Mercredi 21 décembre 2022, par Jean Campion

Je mène une vie scène

Des retrouvailles chaleureuses

Dans "Andropause" (2019), Bruno Coppens baissait le masque , pour nous confier son parcours singulier et révéler "l’homme avec ses fêlures, ses doutes, ses questions." Ce dialogue avec son public dissipait sa crainte du vieillissement et bourré d’énergie, il nous poussait à mordre dans la vie. Un élan cassé brutalement par la pandémie. Après des mois de frustration, le "trublion mélancomique" retrouve la scène et le plaisir d’entraîner les spectateurs dans son univers décalé. Les plaisanteries sur leur âge, leurs transformations en sapins et les photos de famille soulignent la connivence entre l’artiste et son public.

Juché sur la bicyclette qui lui a permis de garder la forme, malgré le confinement, le comédien est rayonnant. S’il pédale allègrement, c’est pour lutter contre la crise énergétique. Ses efforts permettront d’éclairer les trois salles du "Public". Ce vélo reliera plusieurs séquences, puisqu’il deviendra une harpe, le bureau d’un "gologopède" et le véhicule d’un Délveroo. Dans la lignée de ses cafés serrés, Bruno Coppens vise différentes cibles avec un humour grinçant. Des vannes sur les politiciens incompétents, indétrônables et sur des Français prétentieux qui regardent de haut une Belgique, qu’ils ignorent. Leur mémoire n’a retenu que le roi Baudouin et l’irrésistible Michel Dardenne. Les Wallons horripilent tout autant l’humoriste. Par leur passivité devant les multiples reports du RER et les chantiers hors de prix qu s’éternisent. Autre source d’exaspération : la déshumanisation. Bruno Coppens s’est révolté contre le robot intégré dans son ordinateur, quand celui-ci a eu l’impudence de lui poser une question ridiculement simple, pour vérifier... s’il n’est pas un robot.

Cet héritier de Sol et de Raymond Devos nous fait partager sa passion pour la langue française. Il plaint les mots orphelins comme "belge, goinfre, monstre, etc." qui ne riment avec aucun autre. Il nous montre aussi que si un Canadien, un Français, un Belge ou un Suisse utilisent une expression locale, pour exprimer la même idée, ils risquent de s’enliser dans les malentendus. Cet inventeur de mots tordus, tremplins de délires poétiques, est bien décidé à rédiger une Grammaire Gréviste. Son sens de l’absurde lui fait imaginer un dialogue burlesque entre un enfant dyslexique et son "gologopède", tout aussi maladroit. Bruno Coppens aime autant les sonorités que le sens des mots, mais ne voit pas d’images. Contrairement à Eric De Staercke, son vieux complice, qui transforme les jeux de mots en situations concrètes.

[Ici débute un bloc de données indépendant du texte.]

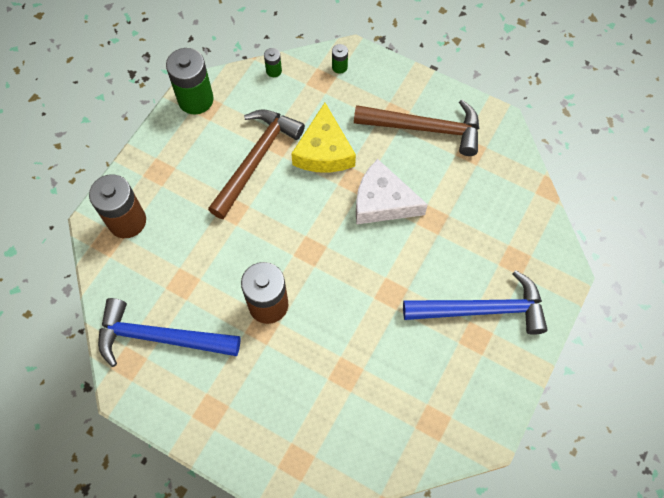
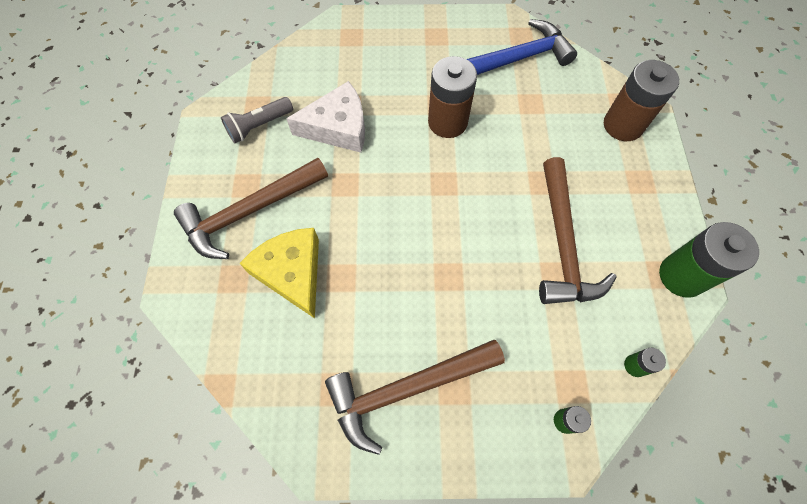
camera: 150 degrees right, 0 degrees up
yellow cheese [291,103,356,173] -> yellow cheese moved to [239,228,319,319]
white cheese [356,159,428,224] -> white cheese moved to [286,81,365,153]
blue hammer [403,270,548,335] -> brown hammer [174,158,328,259]
none -> grey flashlight [221,97,293,143]

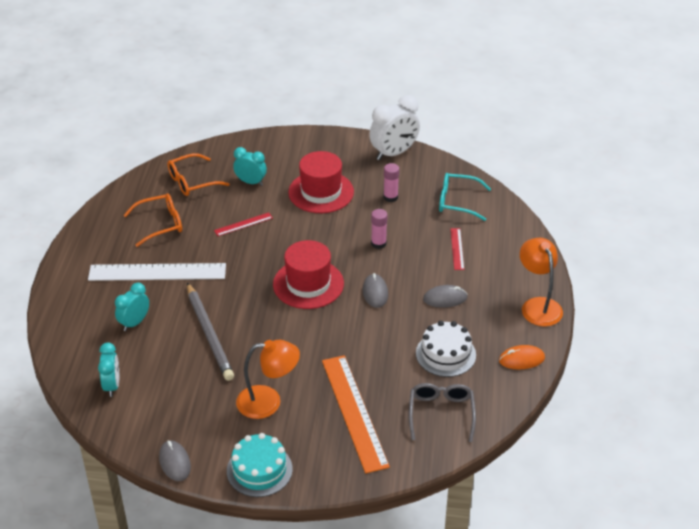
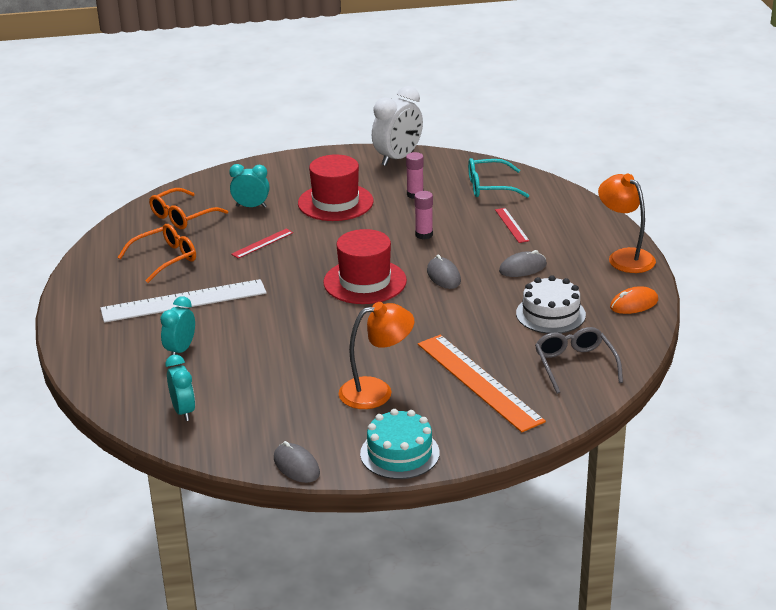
camera: 15 degrees left, 10 degrees down
grey pencil [187,282,234,381] -> none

Exposées à la gare des Guillemins, les montres molles de Dali influencent les trains qui, en ralentissant, agacent les voyageurs.

Raymond Devos aurait 100 ans... Bruno le fait revivre avec ferveur et tact par la voix, la gestuelle et des variations drôles et tendres sur son gros ventre. Ce ventre qu’il exhibait généreusement et qui engloutissait "le petit poussin mignon à croquer".

La Fontaine est un autre phare pour ce jongleur de mots, qui s’amuse à nous réciter "Le Corbeau et le renard" en verlan, puis actualise "Le Chêne et le roseau". Soutenu par des lumières crues, il illustre le défi lancé par l’ours arrogant Vladimir Poutine au fragile mais coriace Volodymyr Zelinsky. Des rafales de néologismes, des explosions de colère pour dénoncer la guerre dans toute sa bêtise, dans toute son horreur. Toutes les séquences n’ont pas ce brio. Ainsi la parodie du "Sud" de Nino Ferrer manque d’originalité. Mais ce spectacle confirme l’osmose entre l’artiste et son public. On admire sa maîtrise et on comprend que la scène qui le galvanise est un garant de sa santé.